◆ Cosa scrivere: Per favore, scrivi il seguito del testo sulla classe dirigente politica italiana, cominciando subito dopo la sua ultima frase.

◆ Estratto del testo:
# # # # #

Nonno Scalfari nella sua omelia domenicale lamenta  che l'Italia ha bisogno di una classe dirigente per superare lo stallo attuale. Tolti quei due-tre-quattro  anziani che sono ancora in circolazione con qualche potere morale e/o politico: Mattarella (76 anni) , Gentiloni (63 anni: il più giovane!) Padoan (68 anni) e Berlusconi ( 81 anni) tutto il resto della truppa sono il prodotto di quell'Italia che Pasolini sanzionava senza pietà. Sono il prodotto di una scuola di massa nella quale la qualità è via via scemata fino alla situa-zione attuale: ricordate quell'”inginocchiati!” ?.
Nella DC e nel PCI (ma anche negli altri partiti “di allora” ) prima di arrivare a Roma c'era tutto un cursus honorum che partiva da un ente locale o da una fabbrica o da un ufficio e via via saliva fino ad arrivare al Parlamento.
Che oggi qualcosa del genere resti ancora in FI o nel PD è ovvio visto che sono le due formazioni politiche più vecchie come matrice iniziale e quindi anche come metodo selettivo della classe dirigente.
Il fatto è che anche nella DC e nel PCI di ieri c'erano dei grandissimi asini ed opportunisti esattamente come accade oggi con quel presidente della Camera che ha in casa “un'amica della moglie che va a fa la spesa anche per lei”. Come fossimo tutti fessi.
Ma l'Italia della DC e del PCI (come quella del PRI, PSI ecc. ecc.) non esiste più ed oggi si confrontano  dirigenti di partito che non hanno alle spalle ne scuola, ne storia, ne esperienze. Sarebbe già un bel vantaggio avere un DiMaio, un Renzi, un Salvini, una Meloni e tutta la corte di cui sono circondati perlomeno laureati in università di ottimo livello, perlomeno che avessero alle spalle una certo periodo di scuola o lavoro all'estero, perlomeno che avessero maturato esperienza (oltre che lo stipendio: vero Salvini?!) in organismi internazionali. E'una classe dirigente di 40 anni  composta da asini patentati dalla peggiore scuola italiana. Il cavaliere dice che un DiMaio a Mediaset sarebbe destinato a pulire i cessi. Direi che è un gesto generoso perché non saprebbe nemmeno fare quello salvo rovinarli e scottare le chiappe degli utilizzatori.
E Salvini che titoli ha per  governare un paese? Verrebbe forse chiamato a consegnare pizze con foodora.
Vogliamo confrontare un DiMaio, un Renzi, un Salvini con la Merkel (classe 1954, scienziata chimica)? Con un Macron (classe 1977 dell'ENA di Francia) che ha quasi  la stessa età dei nostri?. Con un Putin (classe 1952) o un Benjamin Netanyau classe 1949?.
I nostri sono  cresciuti senza sapere nulla della storia dell'imperialismo USA e URSS e si sono trovati senza nemmeno saperlo in un mondo con la libera (quasi) circolazione delle merci e la (un po' meno) libera circolazione delle persone. Sono diventati grandi quando IL muro era caduto. Quando il Vietnam era finito. Quando la guerra d'Algeria era finita.

# # # # #

◆ Materiale estratto:
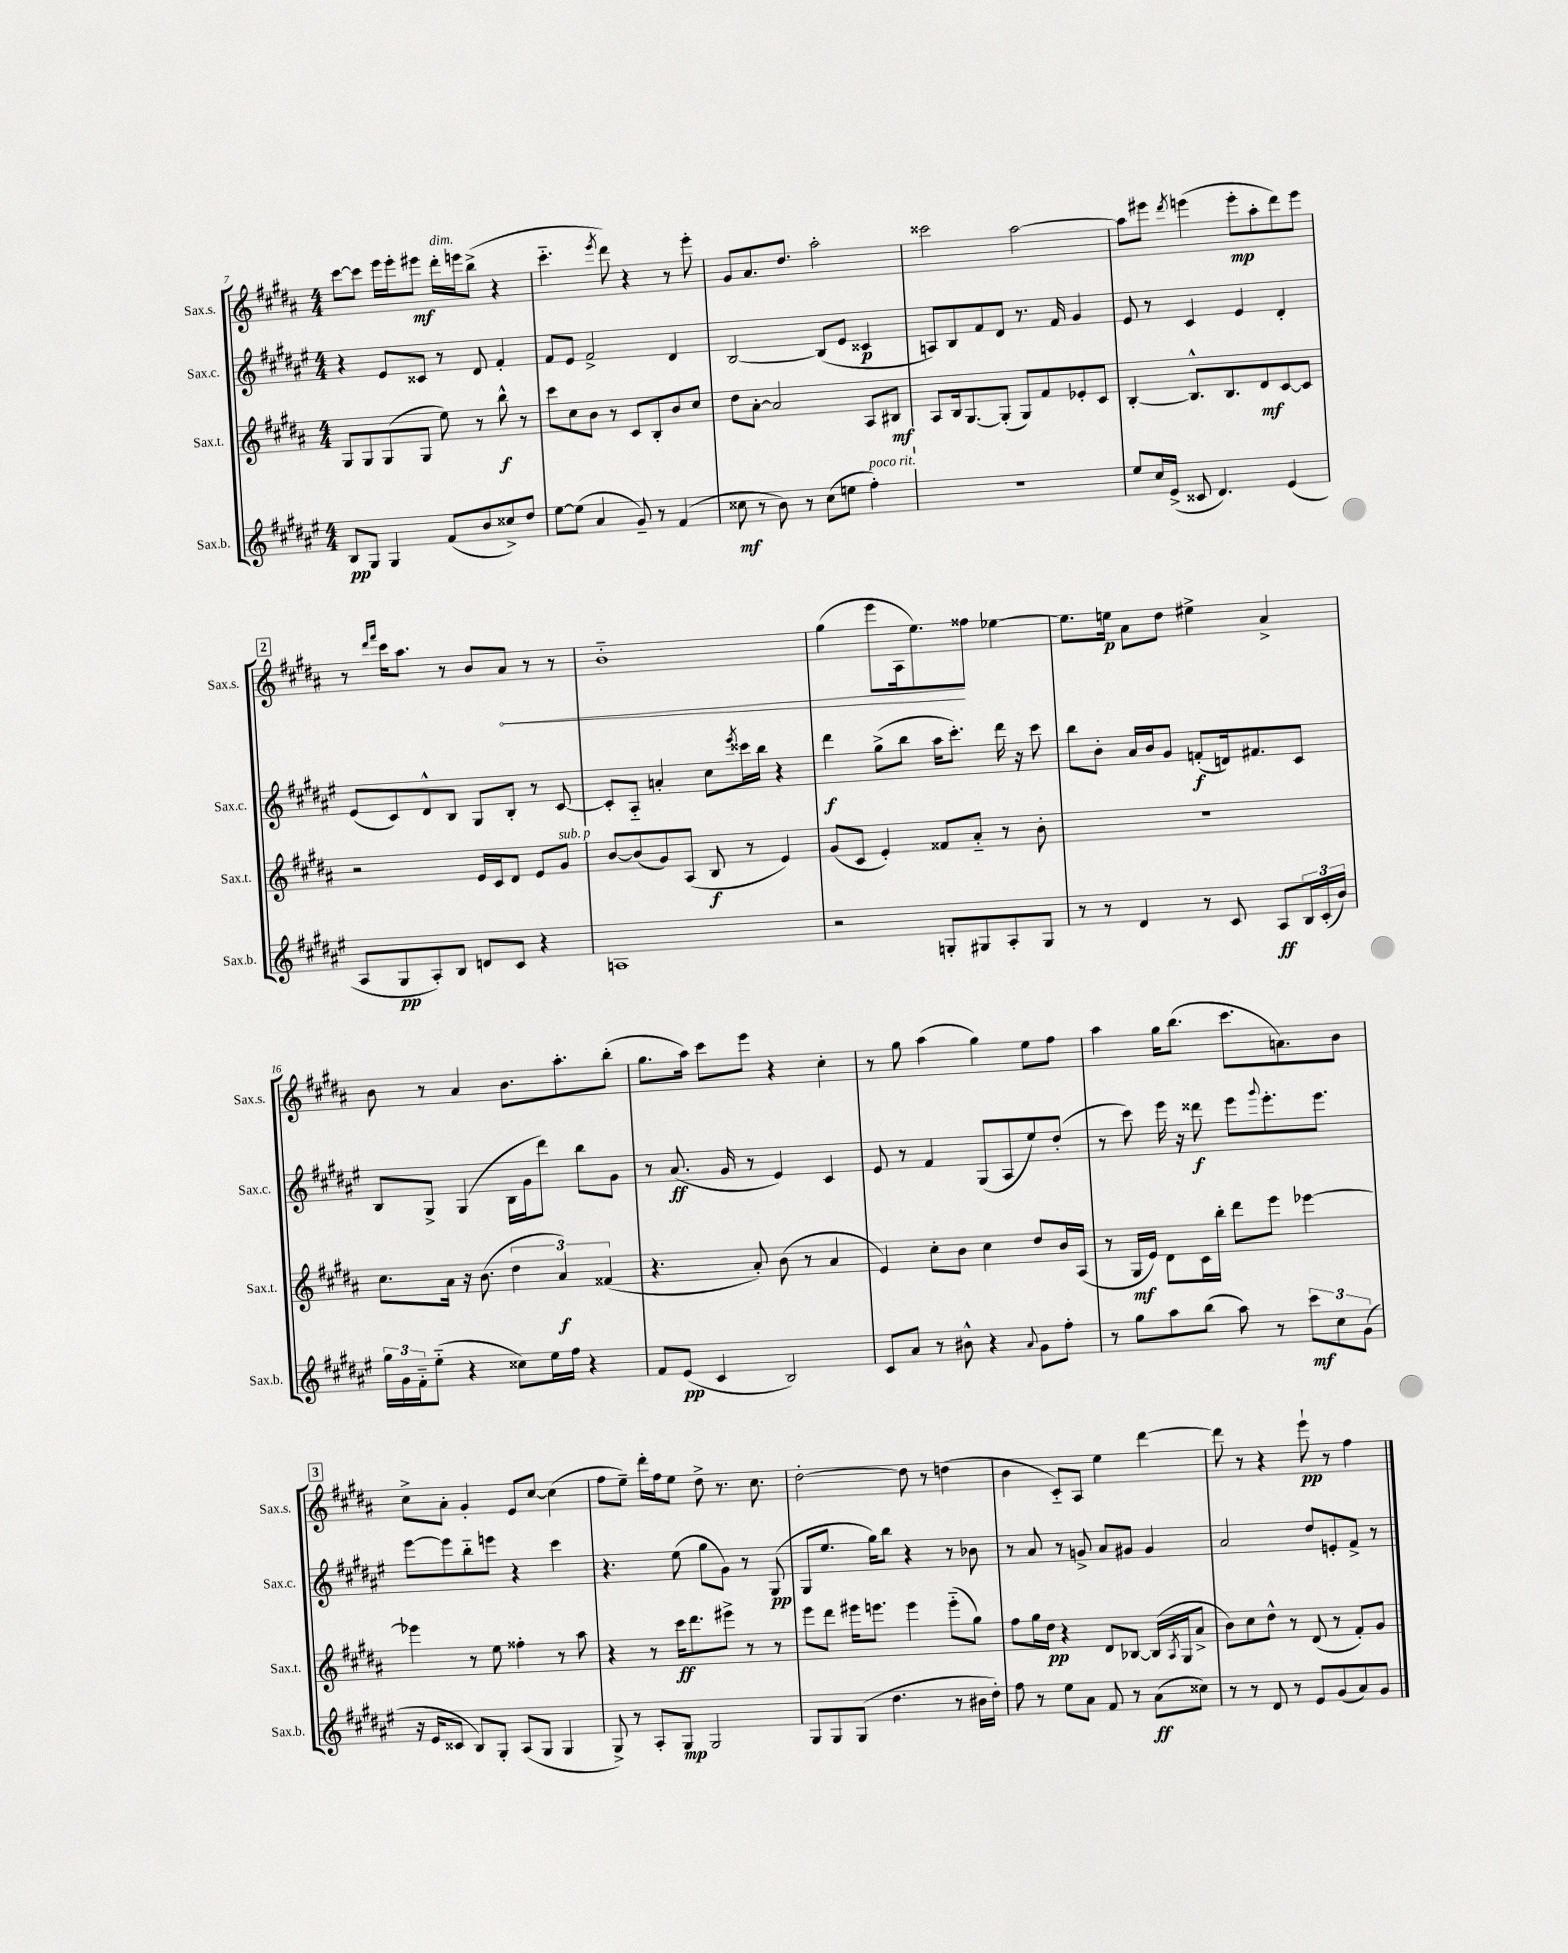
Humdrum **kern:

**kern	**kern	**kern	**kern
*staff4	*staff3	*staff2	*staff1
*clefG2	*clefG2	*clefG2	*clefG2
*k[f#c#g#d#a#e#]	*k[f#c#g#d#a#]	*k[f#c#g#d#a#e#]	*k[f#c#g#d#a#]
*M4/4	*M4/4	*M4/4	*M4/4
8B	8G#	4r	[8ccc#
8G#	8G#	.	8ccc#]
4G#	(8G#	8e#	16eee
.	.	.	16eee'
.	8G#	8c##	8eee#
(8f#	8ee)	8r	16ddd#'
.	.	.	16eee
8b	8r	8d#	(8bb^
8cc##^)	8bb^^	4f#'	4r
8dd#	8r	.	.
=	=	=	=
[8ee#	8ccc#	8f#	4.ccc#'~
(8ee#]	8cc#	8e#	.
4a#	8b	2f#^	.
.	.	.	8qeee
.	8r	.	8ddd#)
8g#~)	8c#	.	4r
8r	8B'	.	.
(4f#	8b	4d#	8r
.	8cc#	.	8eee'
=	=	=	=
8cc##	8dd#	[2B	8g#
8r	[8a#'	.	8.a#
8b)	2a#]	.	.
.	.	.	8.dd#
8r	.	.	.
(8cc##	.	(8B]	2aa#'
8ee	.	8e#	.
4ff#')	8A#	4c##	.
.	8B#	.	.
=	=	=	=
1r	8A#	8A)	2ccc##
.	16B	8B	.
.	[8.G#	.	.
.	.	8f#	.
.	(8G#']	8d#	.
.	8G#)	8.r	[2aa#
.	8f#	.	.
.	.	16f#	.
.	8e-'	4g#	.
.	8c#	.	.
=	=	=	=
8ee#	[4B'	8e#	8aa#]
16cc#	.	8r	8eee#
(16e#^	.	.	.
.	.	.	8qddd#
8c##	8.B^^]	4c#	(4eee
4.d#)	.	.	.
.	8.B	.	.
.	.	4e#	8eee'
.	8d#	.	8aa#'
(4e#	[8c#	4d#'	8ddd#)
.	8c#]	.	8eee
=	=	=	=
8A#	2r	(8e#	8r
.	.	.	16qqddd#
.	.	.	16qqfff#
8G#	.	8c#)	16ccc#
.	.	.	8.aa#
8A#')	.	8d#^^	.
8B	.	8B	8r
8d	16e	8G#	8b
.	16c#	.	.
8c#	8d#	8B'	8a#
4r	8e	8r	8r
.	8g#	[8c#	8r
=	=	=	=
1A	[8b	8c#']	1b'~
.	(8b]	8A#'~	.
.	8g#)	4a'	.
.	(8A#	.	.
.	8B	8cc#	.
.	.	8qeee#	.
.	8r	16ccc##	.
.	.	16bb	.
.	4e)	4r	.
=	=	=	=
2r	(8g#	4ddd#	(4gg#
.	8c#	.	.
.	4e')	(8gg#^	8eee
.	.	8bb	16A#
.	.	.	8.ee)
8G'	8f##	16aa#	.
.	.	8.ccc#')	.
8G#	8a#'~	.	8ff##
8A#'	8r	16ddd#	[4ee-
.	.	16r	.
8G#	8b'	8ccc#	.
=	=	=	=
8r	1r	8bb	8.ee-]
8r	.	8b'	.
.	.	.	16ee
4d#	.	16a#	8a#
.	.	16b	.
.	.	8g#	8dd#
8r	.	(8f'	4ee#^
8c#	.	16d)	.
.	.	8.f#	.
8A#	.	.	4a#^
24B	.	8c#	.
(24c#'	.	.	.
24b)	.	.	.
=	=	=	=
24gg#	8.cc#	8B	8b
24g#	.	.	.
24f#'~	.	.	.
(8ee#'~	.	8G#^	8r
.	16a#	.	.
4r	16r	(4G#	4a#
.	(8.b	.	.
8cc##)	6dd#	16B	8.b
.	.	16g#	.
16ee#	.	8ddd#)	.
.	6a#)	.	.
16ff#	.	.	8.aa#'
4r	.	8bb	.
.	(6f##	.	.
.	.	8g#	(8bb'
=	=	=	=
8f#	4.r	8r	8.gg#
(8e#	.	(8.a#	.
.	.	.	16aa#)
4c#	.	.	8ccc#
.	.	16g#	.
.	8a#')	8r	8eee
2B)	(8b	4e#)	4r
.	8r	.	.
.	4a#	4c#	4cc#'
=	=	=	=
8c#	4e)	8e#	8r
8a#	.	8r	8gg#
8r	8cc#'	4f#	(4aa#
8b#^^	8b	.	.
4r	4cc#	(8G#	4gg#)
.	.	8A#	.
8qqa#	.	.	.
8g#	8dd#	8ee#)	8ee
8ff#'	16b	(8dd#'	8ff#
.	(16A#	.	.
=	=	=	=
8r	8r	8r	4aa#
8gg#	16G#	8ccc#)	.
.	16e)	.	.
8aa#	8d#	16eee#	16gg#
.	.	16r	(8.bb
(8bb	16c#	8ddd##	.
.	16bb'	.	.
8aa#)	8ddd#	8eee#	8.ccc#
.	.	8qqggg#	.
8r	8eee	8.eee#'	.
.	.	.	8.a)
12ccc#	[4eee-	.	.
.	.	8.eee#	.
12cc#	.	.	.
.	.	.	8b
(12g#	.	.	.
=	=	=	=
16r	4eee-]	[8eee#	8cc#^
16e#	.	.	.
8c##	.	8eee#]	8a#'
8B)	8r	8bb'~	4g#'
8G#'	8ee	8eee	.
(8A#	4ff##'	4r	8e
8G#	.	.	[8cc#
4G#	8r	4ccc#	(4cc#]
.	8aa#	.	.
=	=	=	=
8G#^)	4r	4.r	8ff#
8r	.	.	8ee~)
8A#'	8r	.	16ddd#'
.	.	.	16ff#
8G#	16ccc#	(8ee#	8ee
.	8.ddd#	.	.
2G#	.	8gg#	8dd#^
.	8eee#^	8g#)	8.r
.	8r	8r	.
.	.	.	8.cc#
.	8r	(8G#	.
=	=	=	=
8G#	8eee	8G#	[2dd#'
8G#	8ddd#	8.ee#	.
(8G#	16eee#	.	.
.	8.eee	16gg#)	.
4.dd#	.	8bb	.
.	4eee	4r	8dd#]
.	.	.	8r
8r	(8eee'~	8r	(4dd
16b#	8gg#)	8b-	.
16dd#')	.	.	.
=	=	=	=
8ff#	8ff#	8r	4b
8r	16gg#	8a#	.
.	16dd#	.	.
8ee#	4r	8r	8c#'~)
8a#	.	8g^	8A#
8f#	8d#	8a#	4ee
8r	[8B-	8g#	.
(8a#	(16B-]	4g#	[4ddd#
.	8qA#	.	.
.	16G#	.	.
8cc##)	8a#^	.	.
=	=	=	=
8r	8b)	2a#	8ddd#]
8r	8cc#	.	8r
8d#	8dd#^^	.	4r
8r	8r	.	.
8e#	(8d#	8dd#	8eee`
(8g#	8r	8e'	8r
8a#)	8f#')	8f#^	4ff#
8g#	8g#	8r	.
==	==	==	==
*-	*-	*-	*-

# # # # #

◆ Risultato:
Sono niente perché non hanno imparato nulla. Perché non glielo hanno insegnato ne a scuola e nemmeno perché hanno studiato e viaggiato.
Nonno Scalfari ci consola domandandosi: Abbiamo un governo privo di poteri e dedicato solo all'ordinaria amministrazione? E così ma l'esecutivo non è affatto privo di poteri; l'ordinaria amministrazione non è cosa da poca ma ogni emergenza il governo in carica deve affrontarla e infatti così accade, sicché Gentiloni è in effetti il capo di un governo operante e Sergio Mattarella ha tutti i poteri che il presidente della Repubblica possiede per Costituzione, tra i quali c'è quello di tenere in piedi un governo finché non scorga alternative possibili e migliori. Se così non è, se quelle alternative non sono ancora mature, quella che c'è può andare avanti tranquillamente fino al 2019 e soltanto allora si possono affrontare nuove elezioni avendo fatto nel frattempo tutto il possibile finché la nascita di un altro governo con una classe dirigente matura ne prenda il posto. E nonno Scalfari si domanda: Che cosa farà Di Maio se questa è la situazione che ha davanti? Se vede con chiarezza il presente e il futuro prossimo, Di Maio dovrebbe uscire dalla solitudine politica, costruire una classe dirigente pienamente addestrata, avere una chiara visione di che cosa sia una democrazia liberale e prepararsi. Nel suo futuro governo Gentiloni potrebbe tornare al ministero degli Esteri dove ha sempre dato il meglio di sé, Minniti potrebbe restare agli Interni e alla politica dell'immigrazione e il resto dovrebbe essere Di Maio a colmarlo con collaboratori che non abbiano più nulla di grillino e rappresentino una sinistra moderna appoggiandosi a quel Partito democratico che dovrebbe riacquistare pienamente la sua natura che dette il meglio di sé quando fu lanciato l'Ulivo di Prodi e il Partito democratico di Walter Veltroni.
Mi pare la speranza di un vegliardo di buona volontà. “costruire una classe dirigente pienamente addestrata, avere una chiara visione di che cosa sia una democrazia liberale e prepararsi” non è una faccenda di pochi mesi o un biennio o un quinquennio. In cinque anni fai danni gravissimi se metti in pratica la flat-tax e il reddito di cittadinanza. Prima che finiscano quei cinque anni la gente scende in strada coi forconi perché la disoccupazione arriverebbe al 20% e lo spread  chissà dove.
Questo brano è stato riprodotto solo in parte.